I wouldn't call San Francisco's BART, a public transportation agency, a repressive regime.  However, the agency recently cut off cell service in the subway system in advance of a planned protest.  Protesters had indicated that they would use social networking services to coordinate their protest and to report on the number and location of police.

I tend to agree with Eugene Volokh's conclusion that BART's temporary restriction is constitutional under current First Amendment doctrine.  In so-called nonpublic forums, government can restrict speech based on its content so long as the restriction is both viewpoint neutral and reasonable.  The restriction here is clearly viewpoint-neutral.  But is it reasonable?  Arguably so, since a significant protest might have interfered with BART service and disrupted travel in the system.  Under current public forum doctrine, that's probably sufficient to uphold the restriction.
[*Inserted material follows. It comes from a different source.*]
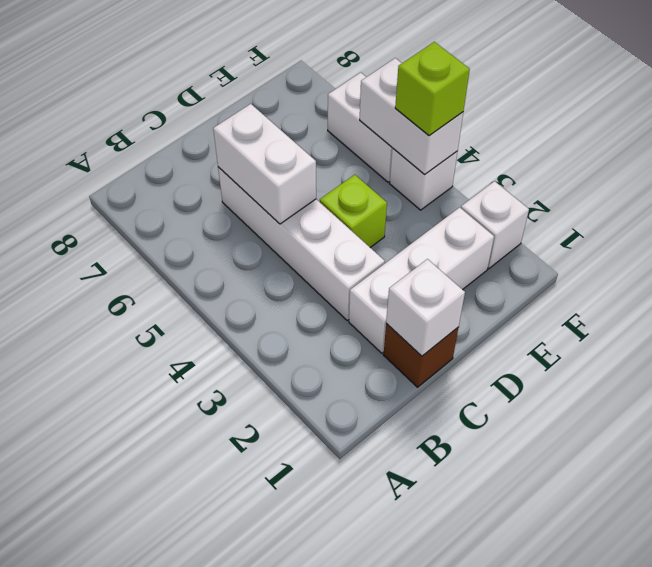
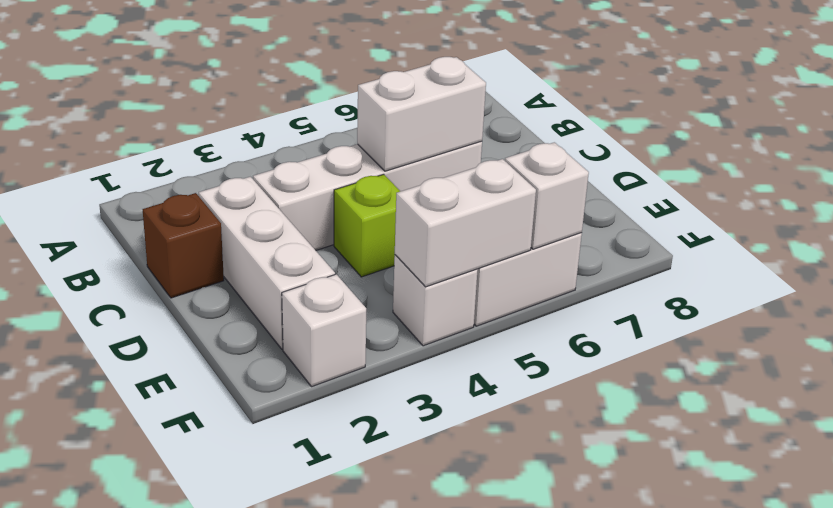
white brick C1 level 2 -> white brick F6 level 2
lime brick F4 level 3 -> none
But where does that logic lead?  Might it result in similar restrictions being upheld in public areas that are designated for speech activity?  Is the service interruption really so different from barricades, fences, and other physical restrictions that limit or in some cases prevent effective communication?  All of these things interfere with, but do not entirely prevent, public speech.  A service interruption makes it more difficult to organize a protest.  But so do police surveillance, protest zones, permit applications, etc.  Perhaps, as Volokh suggests, the distinction lies in the content-based nature of the service interruption.  That was clear in the BART case; but it might not be conceded in others.  Or is a service interruption a presumptively unconstitutional prior restraint on speech?  Courts may ultimately have to address this issue, as authorities seek new means of regulating protests in networked public places.


Wednesday, August 3, 2011

Oakland's "Bubble Ordinance" Invalidated As Applied to Sidewalk Counselor

In Hoye II v. City of Oakland (9th Cir. 2011), the court invalidated Oakland's "bubble" ordinance, as applied to an abortion clinic sidewalk counselor.  I especially liked this opening passage:
Throughout our nation's history, Americans have counted on the First Amendment to protect their right to ask their fellow citizens to change their mind. Abolitionists, suffragists, socialists, pacifists, union members, war protestors, religious believers, civil rights campaigners, anti-tax activists, and countless others have appealed to the principle, enshrined within the First Amendment, that in a democracy such as ours, public debate must be robust and free and that, for it to be so, the Constitution's protection of the freedom of speech must extend to the sidewalk encounter of the proselytizer and his prospective convert. These instances of public persuasion constitute the lifeblood of a self-governing people's liberty, and so even when the beliefs propagated seem to some the “rankest error” that “naturally would offend” any listener, our founding charter deems such encounters “in the long view, essential to enlightened opinion and right conduct on the part of the citizens of a democracy.” Cantwell v. Connecticut, 310 U.S. 296, 309–310 (1940). This case calls on us to apply that principle.
As the court indicated, the  main problem with the enforcement of this ordinance, which restricts counseling and other forms of speech within the personal space of abortion clinic patients, was that authorities did not apply it even-handedly to counselors who encouraged women to utilize the facilities.  The record indicated that only  sidewalk counselors who sought to convince women not to obtain an abortion were arrested and prosecuted under the ordinance.  I suspect this is typically the case -- i.e., a bubble ordinance is couched in neutral terms, but applied only to those who are near the abortion clinic to protest its activities and to discourage women from obtaining and abortion.   

Eugene Volokh has more on the decision here.